Commanders defend Korean exercises
Say joint drills help keep Pyongyang at bay
OSAN AIR BASE, South Korea — As North Korea vowed “merciless retaliation” against U.s.-south Korean military drills that it claims are an invasion rehearsal, senior U.S. military commanders on Tuesday dismissed calls to pause or downsize exercises they called crucial to countering a clear threat from Pyongyang.
The heated North Korean rhetoric, along with occasional weapons tests, is standard fare during the spring and summer war games by Seoul and Washington, but ties between the Koreas are worse than normal following weeks of threats between President Donald Trump and Pyongyang in the wake of two intercontinental ballistic missile tests.

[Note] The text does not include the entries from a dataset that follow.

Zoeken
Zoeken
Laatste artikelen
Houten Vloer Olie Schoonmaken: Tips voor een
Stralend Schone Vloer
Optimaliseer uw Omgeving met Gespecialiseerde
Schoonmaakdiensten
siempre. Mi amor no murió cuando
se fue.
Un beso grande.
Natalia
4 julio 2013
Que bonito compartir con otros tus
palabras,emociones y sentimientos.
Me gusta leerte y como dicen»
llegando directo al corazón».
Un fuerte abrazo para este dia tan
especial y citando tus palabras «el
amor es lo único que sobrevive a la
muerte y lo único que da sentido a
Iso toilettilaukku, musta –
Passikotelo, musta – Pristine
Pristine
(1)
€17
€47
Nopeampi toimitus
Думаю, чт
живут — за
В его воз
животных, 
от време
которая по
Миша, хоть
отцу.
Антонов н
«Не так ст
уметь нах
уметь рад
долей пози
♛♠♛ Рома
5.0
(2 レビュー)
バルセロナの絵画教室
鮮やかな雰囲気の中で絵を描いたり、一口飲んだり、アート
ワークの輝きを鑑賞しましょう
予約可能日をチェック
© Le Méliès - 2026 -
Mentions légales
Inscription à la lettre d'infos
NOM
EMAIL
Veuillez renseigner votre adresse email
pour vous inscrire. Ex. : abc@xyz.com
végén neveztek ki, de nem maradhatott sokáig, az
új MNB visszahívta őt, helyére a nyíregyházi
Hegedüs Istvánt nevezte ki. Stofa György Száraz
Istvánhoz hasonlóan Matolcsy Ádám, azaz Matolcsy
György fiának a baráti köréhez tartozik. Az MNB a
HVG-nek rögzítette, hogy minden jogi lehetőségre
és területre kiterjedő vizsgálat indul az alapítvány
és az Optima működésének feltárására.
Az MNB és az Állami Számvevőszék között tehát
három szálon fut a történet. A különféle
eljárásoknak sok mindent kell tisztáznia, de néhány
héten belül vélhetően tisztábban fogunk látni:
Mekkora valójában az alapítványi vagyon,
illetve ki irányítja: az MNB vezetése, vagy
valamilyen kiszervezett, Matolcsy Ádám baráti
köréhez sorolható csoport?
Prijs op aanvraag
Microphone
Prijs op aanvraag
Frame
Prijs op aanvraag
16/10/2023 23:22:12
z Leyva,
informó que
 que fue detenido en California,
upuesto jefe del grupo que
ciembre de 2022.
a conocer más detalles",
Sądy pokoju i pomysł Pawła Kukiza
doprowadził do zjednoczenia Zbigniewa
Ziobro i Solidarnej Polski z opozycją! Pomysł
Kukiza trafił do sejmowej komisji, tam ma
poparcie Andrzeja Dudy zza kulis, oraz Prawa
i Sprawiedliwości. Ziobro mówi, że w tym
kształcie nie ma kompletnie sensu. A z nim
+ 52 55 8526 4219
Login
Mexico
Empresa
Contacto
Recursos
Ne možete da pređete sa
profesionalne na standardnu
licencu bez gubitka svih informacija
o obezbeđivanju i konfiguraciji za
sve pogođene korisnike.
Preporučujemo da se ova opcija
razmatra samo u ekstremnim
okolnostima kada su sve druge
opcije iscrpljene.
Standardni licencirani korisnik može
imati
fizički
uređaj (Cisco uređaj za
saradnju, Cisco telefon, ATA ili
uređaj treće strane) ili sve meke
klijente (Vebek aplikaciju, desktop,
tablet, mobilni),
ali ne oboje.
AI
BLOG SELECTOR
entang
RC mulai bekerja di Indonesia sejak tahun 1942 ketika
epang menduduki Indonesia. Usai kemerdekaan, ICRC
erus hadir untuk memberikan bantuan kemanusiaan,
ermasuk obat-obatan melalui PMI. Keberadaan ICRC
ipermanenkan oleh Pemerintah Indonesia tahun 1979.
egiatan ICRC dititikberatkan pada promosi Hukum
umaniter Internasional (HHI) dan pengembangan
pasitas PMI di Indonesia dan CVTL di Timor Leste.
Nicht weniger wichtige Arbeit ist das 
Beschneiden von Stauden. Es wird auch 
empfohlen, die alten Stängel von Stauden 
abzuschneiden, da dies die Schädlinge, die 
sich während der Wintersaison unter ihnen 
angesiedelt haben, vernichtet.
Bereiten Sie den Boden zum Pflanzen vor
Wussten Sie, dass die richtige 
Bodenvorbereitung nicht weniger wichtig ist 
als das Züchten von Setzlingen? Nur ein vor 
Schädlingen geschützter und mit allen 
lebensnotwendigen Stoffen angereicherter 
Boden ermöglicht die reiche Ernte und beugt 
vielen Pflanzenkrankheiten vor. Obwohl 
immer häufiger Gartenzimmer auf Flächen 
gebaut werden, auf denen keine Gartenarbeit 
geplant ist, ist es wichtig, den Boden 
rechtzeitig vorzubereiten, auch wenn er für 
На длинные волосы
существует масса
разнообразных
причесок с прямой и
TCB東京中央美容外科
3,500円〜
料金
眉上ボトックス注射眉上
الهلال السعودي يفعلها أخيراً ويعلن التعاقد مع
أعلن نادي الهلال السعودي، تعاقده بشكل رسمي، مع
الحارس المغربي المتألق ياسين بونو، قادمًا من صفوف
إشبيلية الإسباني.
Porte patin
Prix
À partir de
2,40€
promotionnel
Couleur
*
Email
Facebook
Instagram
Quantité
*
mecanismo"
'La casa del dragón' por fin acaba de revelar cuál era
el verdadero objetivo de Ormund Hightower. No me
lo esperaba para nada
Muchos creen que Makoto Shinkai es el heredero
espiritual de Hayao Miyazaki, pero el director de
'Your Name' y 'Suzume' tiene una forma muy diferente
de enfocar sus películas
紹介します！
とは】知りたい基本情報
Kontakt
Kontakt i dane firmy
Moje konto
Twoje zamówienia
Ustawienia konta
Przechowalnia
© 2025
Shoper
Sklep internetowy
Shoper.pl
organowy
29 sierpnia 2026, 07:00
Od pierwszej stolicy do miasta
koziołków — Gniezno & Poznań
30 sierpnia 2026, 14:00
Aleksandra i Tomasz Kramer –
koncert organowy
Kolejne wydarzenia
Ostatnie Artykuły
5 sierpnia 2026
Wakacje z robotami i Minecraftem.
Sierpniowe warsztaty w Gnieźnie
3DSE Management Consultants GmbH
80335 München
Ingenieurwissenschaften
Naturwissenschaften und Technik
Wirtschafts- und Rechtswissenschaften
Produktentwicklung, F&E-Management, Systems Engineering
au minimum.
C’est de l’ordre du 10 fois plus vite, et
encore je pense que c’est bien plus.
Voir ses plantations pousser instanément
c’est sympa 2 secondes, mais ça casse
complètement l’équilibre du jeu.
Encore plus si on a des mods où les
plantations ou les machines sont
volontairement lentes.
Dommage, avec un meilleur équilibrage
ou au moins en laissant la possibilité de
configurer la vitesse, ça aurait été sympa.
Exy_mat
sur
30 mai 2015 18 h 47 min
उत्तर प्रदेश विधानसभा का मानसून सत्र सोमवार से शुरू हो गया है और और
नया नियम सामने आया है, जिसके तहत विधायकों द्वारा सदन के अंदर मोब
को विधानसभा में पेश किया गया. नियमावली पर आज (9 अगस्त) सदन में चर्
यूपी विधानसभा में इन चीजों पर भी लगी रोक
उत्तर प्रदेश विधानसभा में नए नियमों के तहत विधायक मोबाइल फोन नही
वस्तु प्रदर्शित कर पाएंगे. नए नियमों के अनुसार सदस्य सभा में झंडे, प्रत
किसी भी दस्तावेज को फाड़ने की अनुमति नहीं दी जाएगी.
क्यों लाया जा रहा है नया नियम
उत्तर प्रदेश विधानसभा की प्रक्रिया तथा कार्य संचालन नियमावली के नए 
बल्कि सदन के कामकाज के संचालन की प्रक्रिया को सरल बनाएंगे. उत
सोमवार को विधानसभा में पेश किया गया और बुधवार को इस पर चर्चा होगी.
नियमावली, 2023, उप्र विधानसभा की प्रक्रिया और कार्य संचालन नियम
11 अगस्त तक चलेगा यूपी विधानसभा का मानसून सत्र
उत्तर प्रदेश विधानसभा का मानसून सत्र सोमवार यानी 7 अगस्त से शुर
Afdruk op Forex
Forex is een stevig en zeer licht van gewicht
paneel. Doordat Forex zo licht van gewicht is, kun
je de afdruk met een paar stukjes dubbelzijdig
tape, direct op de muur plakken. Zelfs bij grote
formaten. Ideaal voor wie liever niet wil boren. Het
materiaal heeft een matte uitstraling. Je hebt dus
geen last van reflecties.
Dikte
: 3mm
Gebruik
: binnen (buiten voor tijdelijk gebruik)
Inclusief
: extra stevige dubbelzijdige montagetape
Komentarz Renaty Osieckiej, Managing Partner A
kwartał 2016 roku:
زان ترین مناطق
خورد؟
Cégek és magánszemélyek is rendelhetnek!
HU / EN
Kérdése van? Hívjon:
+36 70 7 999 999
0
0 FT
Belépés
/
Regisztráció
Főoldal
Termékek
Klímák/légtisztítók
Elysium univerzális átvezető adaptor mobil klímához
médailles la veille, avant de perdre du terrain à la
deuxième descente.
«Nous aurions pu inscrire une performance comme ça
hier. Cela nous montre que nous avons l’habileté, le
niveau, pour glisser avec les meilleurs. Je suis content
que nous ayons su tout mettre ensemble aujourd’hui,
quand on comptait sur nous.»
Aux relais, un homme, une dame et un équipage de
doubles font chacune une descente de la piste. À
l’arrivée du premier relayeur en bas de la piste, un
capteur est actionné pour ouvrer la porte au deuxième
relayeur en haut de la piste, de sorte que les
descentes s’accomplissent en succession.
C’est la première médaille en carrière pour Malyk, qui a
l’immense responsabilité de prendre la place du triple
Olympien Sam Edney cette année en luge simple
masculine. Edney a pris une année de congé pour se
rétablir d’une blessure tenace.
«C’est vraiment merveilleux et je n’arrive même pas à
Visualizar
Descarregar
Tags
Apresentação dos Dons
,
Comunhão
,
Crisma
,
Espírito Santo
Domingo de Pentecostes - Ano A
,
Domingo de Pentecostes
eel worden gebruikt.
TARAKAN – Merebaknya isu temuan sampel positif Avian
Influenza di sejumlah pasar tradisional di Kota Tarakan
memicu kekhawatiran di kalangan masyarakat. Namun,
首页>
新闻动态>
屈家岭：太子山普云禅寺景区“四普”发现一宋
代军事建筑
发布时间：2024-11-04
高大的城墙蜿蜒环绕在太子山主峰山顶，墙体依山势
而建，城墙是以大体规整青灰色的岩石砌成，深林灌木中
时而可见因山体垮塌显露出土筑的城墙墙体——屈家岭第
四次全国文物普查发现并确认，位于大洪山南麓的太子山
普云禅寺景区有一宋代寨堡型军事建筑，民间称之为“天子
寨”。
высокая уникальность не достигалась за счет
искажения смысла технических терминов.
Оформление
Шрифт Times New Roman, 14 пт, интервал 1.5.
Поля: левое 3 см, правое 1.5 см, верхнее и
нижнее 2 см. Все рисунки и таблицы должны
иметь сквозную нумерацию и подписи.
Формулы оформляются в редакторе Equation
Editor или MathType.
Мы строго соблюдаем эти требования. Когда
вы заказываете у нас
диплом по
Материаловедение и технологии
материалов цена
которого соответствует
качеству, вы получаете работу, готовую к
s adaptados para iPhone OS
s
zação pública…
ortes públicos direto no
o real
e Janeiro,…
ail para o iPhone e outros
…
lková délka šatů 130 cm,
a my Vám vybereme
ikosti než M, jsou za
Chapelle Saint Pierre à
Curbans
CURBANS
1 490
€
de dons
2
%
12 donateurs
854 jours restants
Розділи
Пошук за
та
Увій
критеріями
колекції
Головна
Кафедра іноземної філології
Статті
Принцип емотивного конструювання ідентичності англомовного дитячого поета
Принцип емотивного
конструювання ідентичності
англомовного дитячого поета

There have been calls in the United States and South Korea to postpone or modify the drills to ease hostility on the Korean Peninsula following North Korea’s threat to lob missiles toward the U.S. territory of Guam.
But a visiting group of senior U.S. military commanders, including Adm. Harry Harris, the commander of U.S. forces in the Pacific, said the drills are critical to maintain readiness against North Korea.
“A strong diplomatic effort backed by a strong military effort is key because credible combat power should be in support of diplomacy and not the other way around,” Harris said during a news conference at the Osan Air Base in South Korea.
Vincent Brooks, commander of U.S. Forces Korea, said the allies should continue the war games until they “have reason not to.”
North Korea’s military said in a statement that it would launch an unspecified “merciless retaliation and unsparing punishment” on the United States over the Ulchi Freedom Guardian drills.